San Francisco Examiner - July 15, 2000
Ulysses Torassa, Examiner Medical Writer


DURBAN, South Africa - While most HIV-positive people in the United States are either remaining abstinent or telling their sex partners that they carry the virus, a significant minority continue to engage in unprotected sex with people who have no idea they could be contracting HIV.

Gay men are the ones most likely to remain mum with casual sex partners, according to research reported Thursday at the 13th International AIDS Conference. Sixteen percent of gay men who were included in a nationwide sample of 1,397 HIV-positive people receiving medical care reported having at least one episode of unprotected sex with an unaware partner in the last six months, according to the study by UC-San Francisco researcher Dan Ciccarone. The rate was about 5 percent among straight men and women.

"The good news is that most HIV-positive people - gay men, straight men and straight women - are either abstinent or having sex only with disclosure," Ciccarone said. "The disconcerting part is that for some groups in a casual relationship, they're not telling their partner."

The findings coincide with other recent reports that have noted while overall HIV infections are down, there remain pockets of mostly young men who are still becoming infected. Ciccarone found men in stable relationships are much more likely to tell their partner about their HIV infection. Among women, half of the unprotected sexual encounters with an unaware partner were in the context of a stable relationship, and half were casual.

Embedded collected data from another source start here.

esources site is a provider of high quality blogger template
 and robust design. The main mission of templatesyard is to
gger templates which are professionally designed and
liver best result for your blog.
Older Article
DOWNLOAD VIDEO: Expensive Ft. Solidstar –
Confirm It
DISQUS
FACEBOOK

"We do have some continued transmission, and where it's happening is in casual relationships with unprotected sex and sex without disclosure," Ciccarone said. "In a large population this is what could be fueling a low-incidence transmission."

Ciccarone, a doctor who often gives talks in the gay community about AIDS, said whenever he brought up the topic of discussing HIV status with sex partners, a debate almost always broke out over whether it was the responsibility of the person with the virus to tell, or of the person's sex partner to ask.

"It's fascinating to listen to that," Ciccarone said. "It means it's a divided issue."

Ciccarone suggested a new public health campaign might be entitled "Ask and Tell."